Il brano "mi accompagna poi da quando avevo tipo otto/nove anni e rappresenta, quindi, una specie di iniziazione", come raccontato da un ascoltatore. Ai suoi occhi, "ha quasi lo stesso valore di certe ballate dei Crimson, 'Moonchild' su tutte". È una canzone dal testo fiabesco e ingenuo che sottende però qualcos'altro, forse la fine dell'infanzia, forse un'iniziazione sessuale, forse addirittura uno stupro. Questa ambiguità è proprio ciò che le conferisce una forza duratura, permettendo a ciascuno di trovarvi un rispecchiamento personale.
Un esempio toccante di questa risonanza personale è la storia di una bambina, Renata, che da piccola gettonava spesso "Giochi di bimba" nel jukebox di un bar a Gignod, una piccola località della Valle d’Aosta, dove trascorreva le estati. Quella melodia un po' cantilenante e un testo che racconta il passaggio di una ragazza all'età adulta, con sottintesi che allora sicuramente non comprendeva, la ammaliava. Il ricordo di quel brano, scovato poi con una piccola ricerca in rete, sottolinea come la musica delle Orme abbia plasmato le esperienze e le fantasie di intere generazioni.

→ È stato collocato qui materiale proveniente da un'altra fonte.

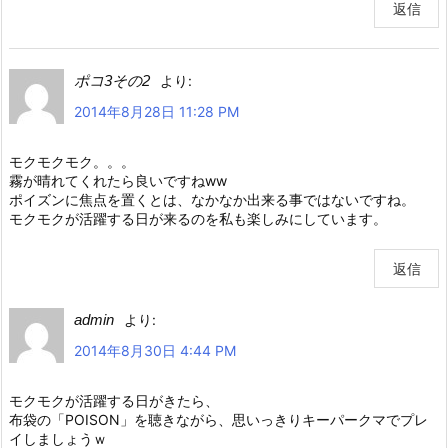
返信
ポコ3その2
より:
2014年8月28日 11:28 PM
モクモクモク。。。
霧が晴れてくれたら良いですねww
ポイズンに焦点を置くとは、なかなか出来る事ではないですね。
モクモクが活躍する日が来るのを私も楽しみにしています。
返信
admin
より:
2014年8月30日 4:44 PM
モクモクが活躍する日がきたら、
布袋の「POISON」を聴きながら、思いっきりキーパークマでプレ
イしましょうｗ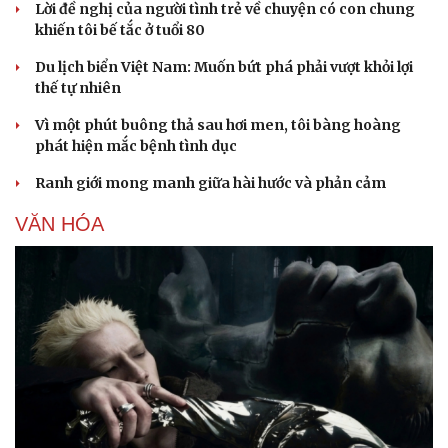
Lời đề nghị của người tình trẻ về chuyện có con chung
khiến tôi bế tắc ở tuổi 80
Du lịch biển Việt Nam: Muốn bứt phá phải vượt khỏi lợi
thế tự nhiên
Vì một phút buông thả sau hơi men, tôi bàng hoàng
phát hiện mắc bệnh tình dục
Ranh giới mong manh giữa hài hước và phản cảm
VĂN HÓA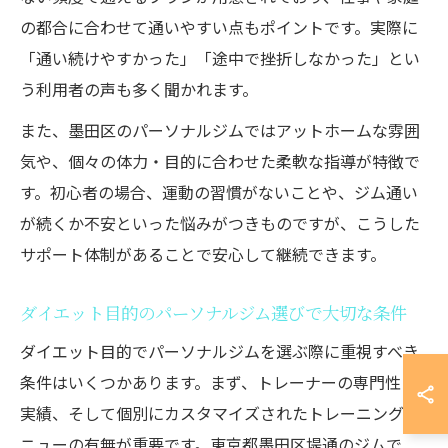
の都合に合わせて通いやすい点もポイントです。実際に
「通い続けやすかった」「途中で挫折しなかった」とい
う利用者の声も多く聞かれます。
また、墨田区のパーソナルジムではアットホームな雰囲
気や、個々の体力・目的に合わせた柔軟な指導が特徴で
す。初心者の場合、運動の習慣がないことや、ジム通い
が続くか不安といった悩みがつきものですが、こうした
サポート体制があることで安心して継続できます。
ダイエット目的のパーソナルジム選びで大切な条件
ダイエット目的でパーソナルジムを選ぶ際に重視すべき
条件はいくつかあります。まず、トレーナーの専門性と
実績、そして個別にカスタマイズされたトレーニングメ
ニューの有無が重要です。東京都墨田区堤通のジムで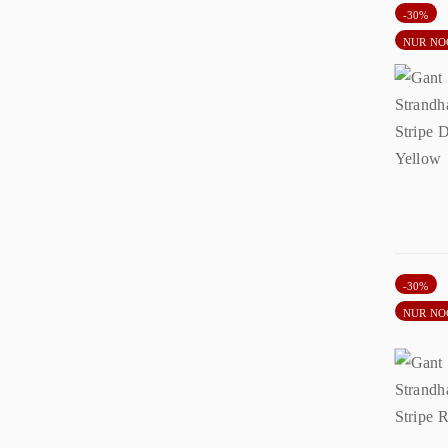
-30%
NUR NO
-30%
NUR NO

Renata e sua nonna, un giorno, "se ne stettero tutta la mattina in quel bar dando fondo a tutti i loro spiccioli per riascoltarla". Per loro, contava solo la bambina di quella canzone, e quella bambina aveva il "volto di latte" e "raggi di luna tra i folti capelli". Ma soprattutto contava che quella bambina era Lei, era Renata… ed era anche la nonna, la quale, a differenza degli altri adulti, non aveva mai tentato di soffocare la sua fantasia, considerandola anzi, con grande saggezza, un dono assai prezioso. Era come se la nonna suonasse coi suoi antichissimi gesti un magico flauto e la bambina cantasse il suo stupore di essere al mondo. Questo legame tra musica e vita, tra testo e esperienza personale, è la vera essenza della durata di un brano come "Gioco di bimba".
Il testo di "Gioco di bimba" diventa così un'opportunità per esplorare la complessità delle relazioni, la crescita e le sfide della vita. Quando la nonna di Renata morì, lei aveva quattordici anni, e pur essendo già una "donna", come dice il testo, con una "assoluta indipendenza psichica", era ancora legalmente una bambina. La nonna aveva saputo coltivare in lei un coraggio e una fantasia che le permettevano di vedere oltre il buon senso comune, oltre le "bocche della paura" o del "se qualcuno sapesse". La melodia di "Gioco di bimba" continuava a risuonare nella sua vita, anche quando un piccolo giocoliere apparve davvero, non con gli occhi di ghiaccio, ma uno studente ventenne che aveva notato quella "piccola enorme fanciulla". Questa storia personale si intreccia con i temi della canzone: l'innocenza che si perde, la scoperta dell'amore, il passaggio alla maturità, il "grido al mattino" che può essere il risveglio a una nuova realtà o la conferma di un amore inaspettato.
Le parole della canzone, "Dondola, dondola, il vento la spinge / Cattura le stelle per i suoi desideri. / Un'ombra furtiva si stacca dal muro: / Nel gioco di bimba si perde una donna. / Un grido al mattino in mezzo alla strada, / Un uomo di pezza invoca il suo sarto / Con voce smarrita per sempre ripete / 'io non volevo svegliarla così' / 'io non volevo svegliarla così'", continuano a risuonare, lasciando all'ascoltatore il compito di decifrare il proprio significato, di perdersi nel proprio "sogno di bimbo" o di confrontarsi con la realtà di un "uomo contemporaneo" che emette un grido di sconforto. La canzone de Le Orme, con la sua melodia incantata e il suo testo enigmatico, rimane un ponte tra mondi, tra il fiabesco e il crudele, tra l'infanzia e l'età adulta, un'opera d'arte che continua a vivere e a far sognare, o a far riflettere, chiunque l'ascolti.